··· SUPPLIED DATA ···
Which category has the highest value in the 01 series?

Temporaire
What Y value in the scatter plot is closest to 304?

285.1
···
··· SUPPLIED DATA ···
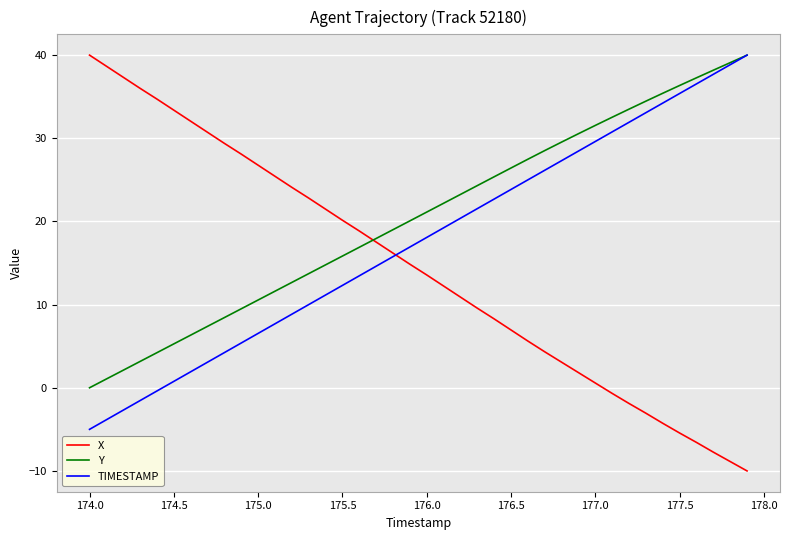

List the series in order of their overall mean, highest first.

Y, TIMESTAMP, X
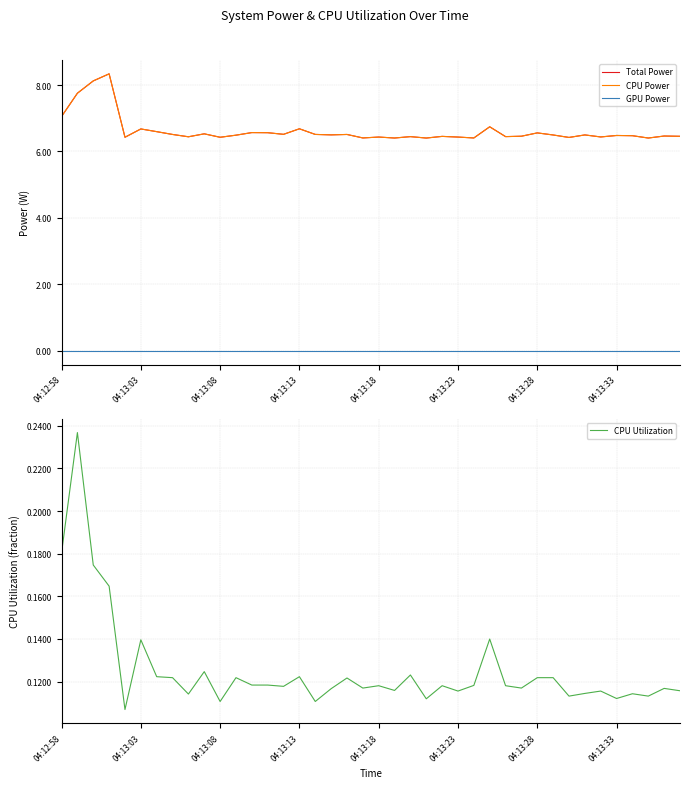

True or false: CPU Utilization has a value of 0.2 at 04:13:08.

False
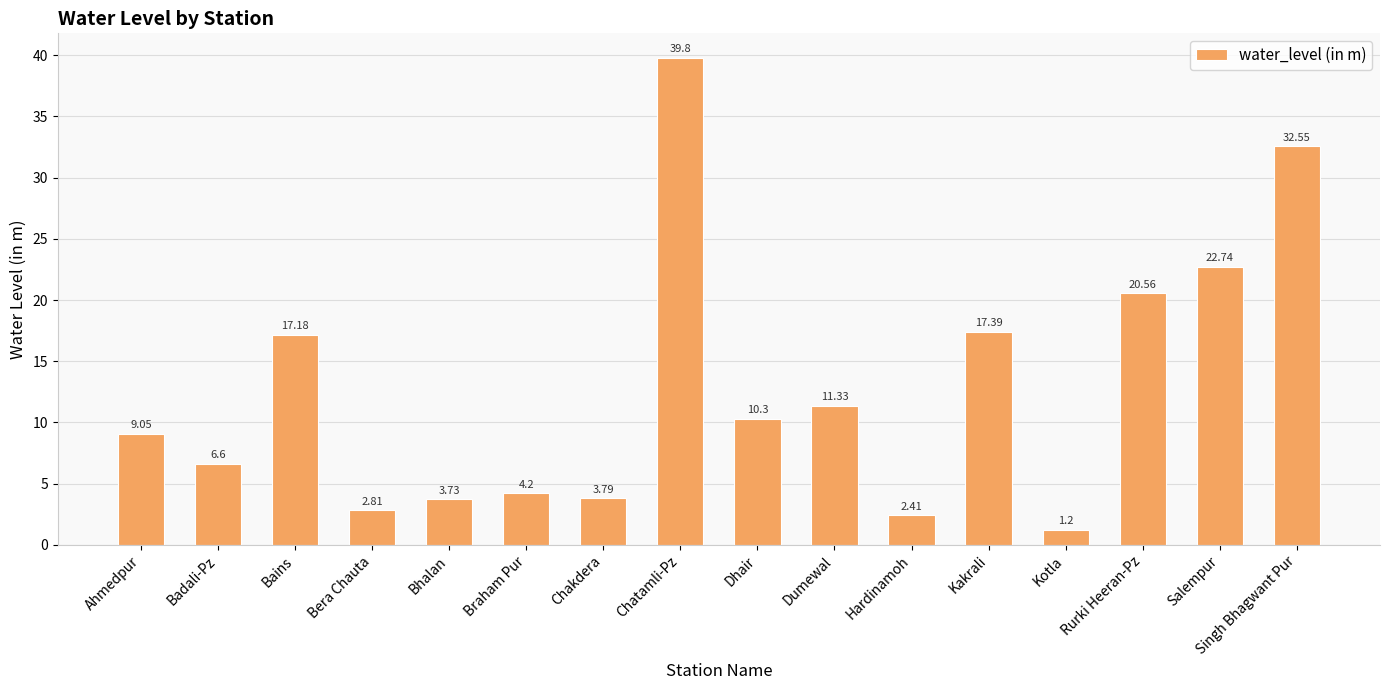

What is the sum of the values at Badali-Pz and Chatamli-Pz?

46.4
···
··· SUPPLIED DATA ···
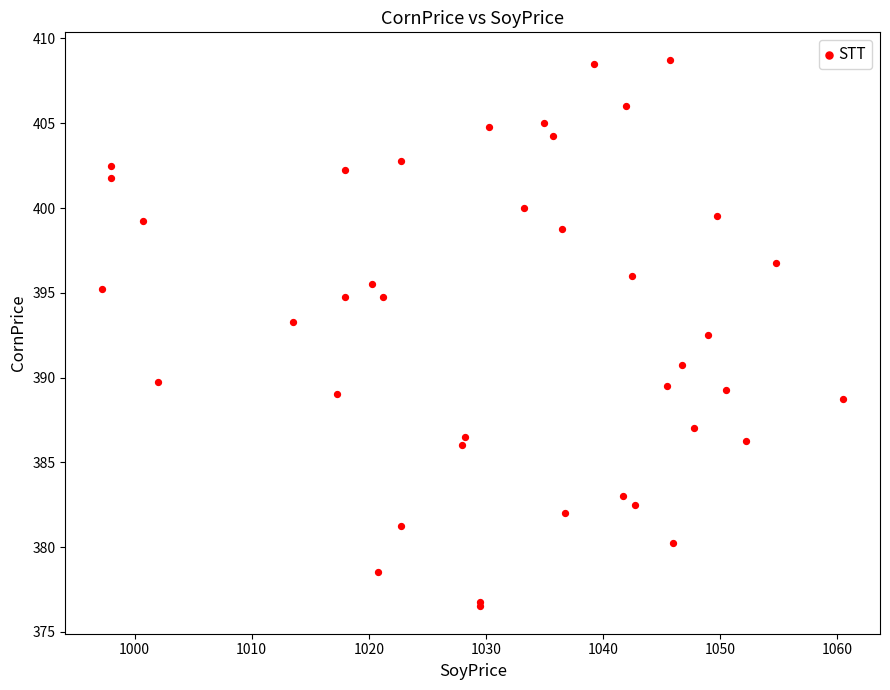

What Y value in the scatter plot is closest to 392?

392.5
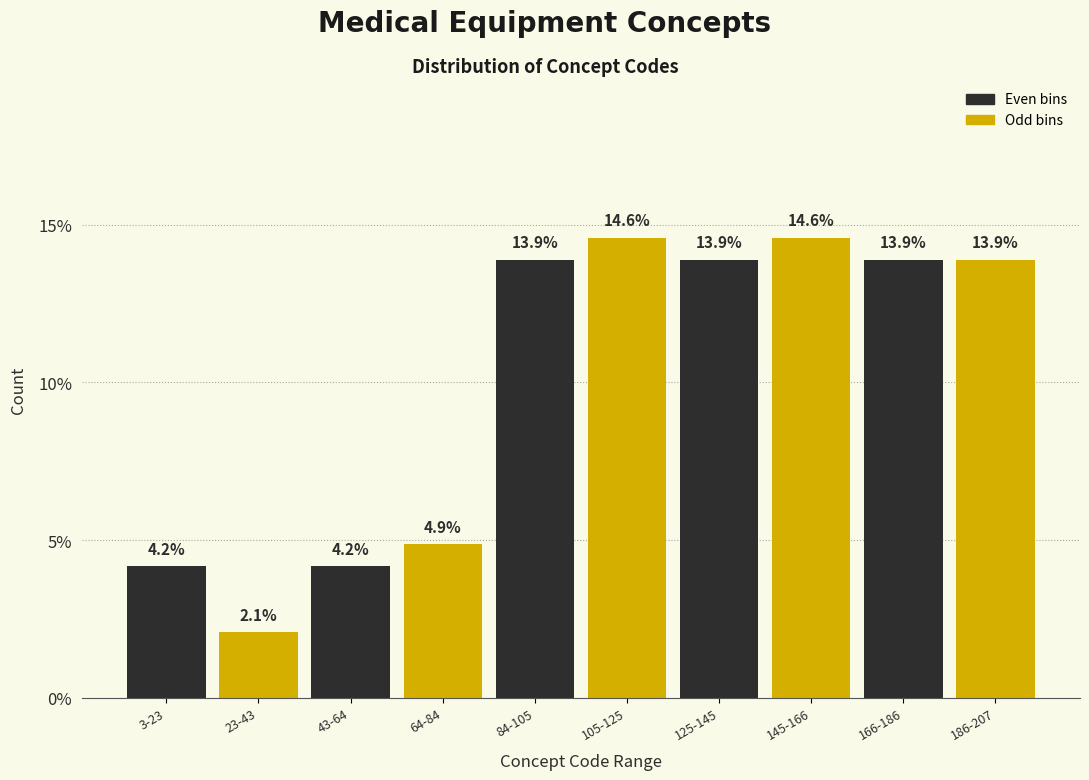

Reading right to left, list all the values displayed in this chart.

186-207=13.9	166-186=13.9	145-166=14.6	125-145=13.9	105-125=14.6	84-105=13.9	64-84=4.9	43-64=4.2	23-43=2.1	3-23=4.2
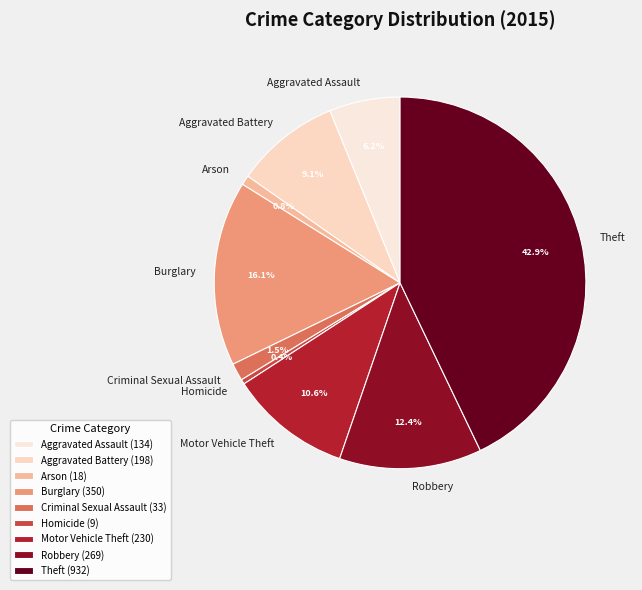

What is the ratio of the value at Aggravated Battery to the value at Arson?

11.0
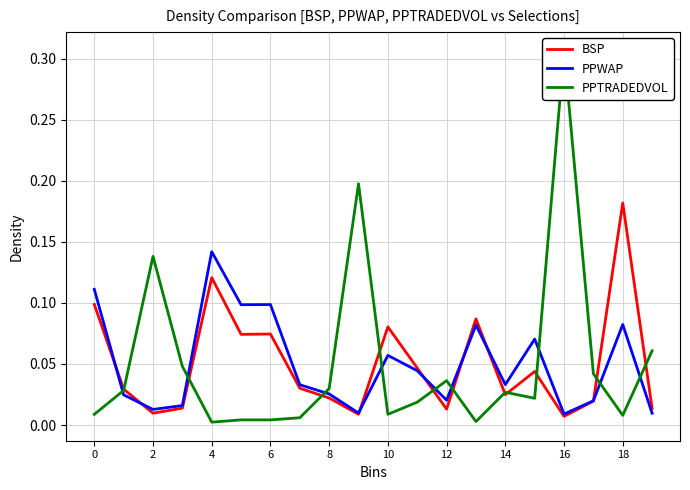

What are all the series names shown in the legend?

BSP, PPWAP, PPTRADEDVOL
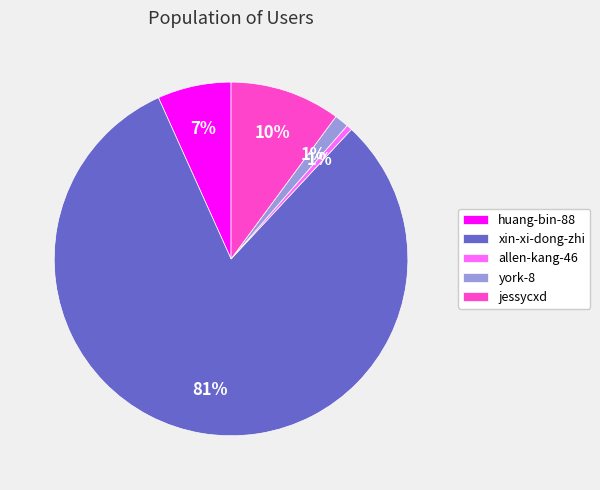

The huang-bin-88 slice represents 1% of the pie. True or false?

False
···
• [TASK DETAILS] Convert the data above, from the line containing "List the series" up to and including the line containing "What is the sum", into a numbered list with blank lines dropped. Leave the pictures out of your answer.

• [SOLUTION FOR THIS PROBLEM]
1. List the series in order of their overall mean, highest first.
2. Y, TIMESTAMP, X
3. True or false: CPU Utilization has a value of 0.2 at 04:13:08.
4. False
5. What is the sum of the values at Badali-Pz and Chatamli-Pz?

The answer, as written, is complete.